The next level up in figure 1 contains the building block services of the Azure Services Platform. They are called building block services, because they are not meant to be used directly by end users. They are intended to be used by an application running in the cloud, perhaps on Azure, or by applications that are running elsewhere, and just want to leverage their value.
These services may be used in a piecemeal way, as needed. You may have an on-premises application that only uses a few of them, perhaps the service bus to connect to clients out on the Internet.
SQL Azure will make it easier for you to migrate applications to the cloud, giving you a SQL compatible relational database platform in the cloud. It is highly compatible with SQL Server. Many tools that work with SQL Server will work with SQL Azure. If you are migrating a database you might want to check out the SQL Azure Migration Wizard (on CodePlex at http://sqlazuremw.codeplex.com/). This tool helps you migrate your schema and data to the cloud.
Windows Azure platform AppFabric gives you two services to work with REST services. The first is ACS which is based on an open protocol call OAuth, codeveloped by Microsoft, Google, and Yahoo!. ACS makes it dead simple to secure REST based services with claims based authorization.
The second AppFabric service is the Service Bus that makes it easy for any client to connect with any service, regardless of where it is hosted. You register your cloud based or on-premises based service with the bus, and then your clients can connect to it through the bus in the cloud. This makes it easy for communication to work across NATs, proxies, firewalls, and other network barriers by relaying messages through the cloud.
Wrapping up the cloud
So an application doesn't have to be all in the cloud.
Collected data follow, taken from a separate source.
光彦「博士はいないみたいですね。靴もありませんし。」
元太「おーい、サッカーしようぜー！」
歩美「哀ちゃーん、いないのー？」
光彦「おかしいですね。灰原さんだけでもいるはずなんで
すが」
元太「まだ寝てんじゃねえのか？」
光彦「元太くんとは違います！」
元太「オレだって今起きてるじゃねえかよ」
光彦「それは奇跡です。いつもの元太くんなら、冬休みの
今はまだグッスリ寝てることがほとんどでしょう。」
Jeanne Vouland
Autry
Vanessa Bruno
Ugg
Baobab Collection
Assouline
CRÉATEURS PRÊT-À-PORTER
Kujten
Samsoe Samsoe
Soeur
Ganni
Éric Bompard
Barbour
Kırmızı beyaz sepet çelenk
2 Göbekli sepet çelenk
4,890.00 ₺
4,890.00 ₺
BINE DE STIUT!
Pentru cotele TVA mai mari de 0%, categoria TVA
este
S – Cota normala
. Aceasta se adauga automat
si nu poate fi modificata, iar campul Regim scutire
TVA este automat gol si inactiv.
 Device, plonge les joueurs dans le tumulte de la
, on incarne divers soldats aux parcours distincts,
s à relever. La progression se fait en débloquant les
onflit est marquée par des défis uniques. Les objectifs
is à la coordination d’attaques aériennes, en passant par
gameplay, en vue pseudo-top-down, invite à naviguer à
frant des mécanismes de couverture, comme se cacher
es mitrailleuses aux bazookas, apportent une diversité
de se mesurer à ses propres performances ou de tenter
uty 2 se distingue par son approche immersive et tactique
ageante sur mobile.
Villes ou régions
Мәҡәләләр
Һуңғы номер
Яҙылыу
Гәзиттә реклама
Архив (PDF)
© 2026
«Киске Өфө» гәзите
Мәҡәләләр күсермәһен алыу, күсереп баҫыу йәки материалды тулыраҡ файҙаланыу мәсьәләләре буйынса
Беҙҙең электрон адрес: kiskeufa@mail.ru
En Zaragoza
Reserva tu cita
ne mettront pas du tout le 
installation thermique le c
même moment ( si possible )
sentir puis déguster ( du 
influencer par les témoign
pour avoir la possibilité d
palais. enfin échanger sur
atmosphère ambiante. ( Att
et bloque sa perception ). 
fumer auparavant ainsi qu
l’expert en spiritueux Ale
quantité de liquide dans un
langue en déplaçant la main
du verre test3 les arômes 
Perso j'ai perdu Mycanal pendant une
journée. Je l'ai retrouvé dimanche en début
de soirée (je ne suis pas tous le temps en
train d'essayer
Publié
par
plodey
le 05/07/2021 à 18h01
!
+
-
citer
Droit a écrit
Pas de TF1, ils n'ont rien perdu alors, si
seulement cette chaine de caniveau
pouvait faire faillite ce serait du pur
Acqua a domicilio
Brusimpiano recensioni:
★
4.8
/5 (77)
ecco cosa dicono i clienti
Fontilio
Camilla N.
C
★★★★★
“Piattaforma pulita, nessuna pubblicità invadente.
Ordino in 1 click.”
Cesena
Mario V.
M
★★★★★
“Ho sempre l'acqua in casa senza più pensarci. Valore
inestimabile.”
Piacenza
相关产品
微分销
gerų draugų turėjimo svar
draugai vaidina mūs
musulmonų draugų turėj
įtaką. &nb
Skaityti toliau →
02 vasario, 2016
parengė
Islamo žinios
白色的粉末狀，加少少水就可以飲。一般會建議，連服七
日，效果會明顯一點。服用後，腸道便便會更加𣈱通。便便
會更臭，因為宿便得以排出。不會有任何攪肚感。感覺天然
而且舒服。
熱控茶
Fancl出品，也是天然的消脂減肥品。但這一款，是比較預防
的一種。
Applications will evolve to be hybrid in nature, combining the best of on-premises with the cloud to provide increasing value to the users and the business. By following a hybrid approach you can easily adapt the cloud features that make sense to use with your existing applications. Windows Azure makes this easy since the platform stretches from the phone, to the desktop, to the server, and now the cloud. It is easy to take your existing skills and tools, and start writing applications that use the cloud. Don't be afraid. Login and try deploying an application today.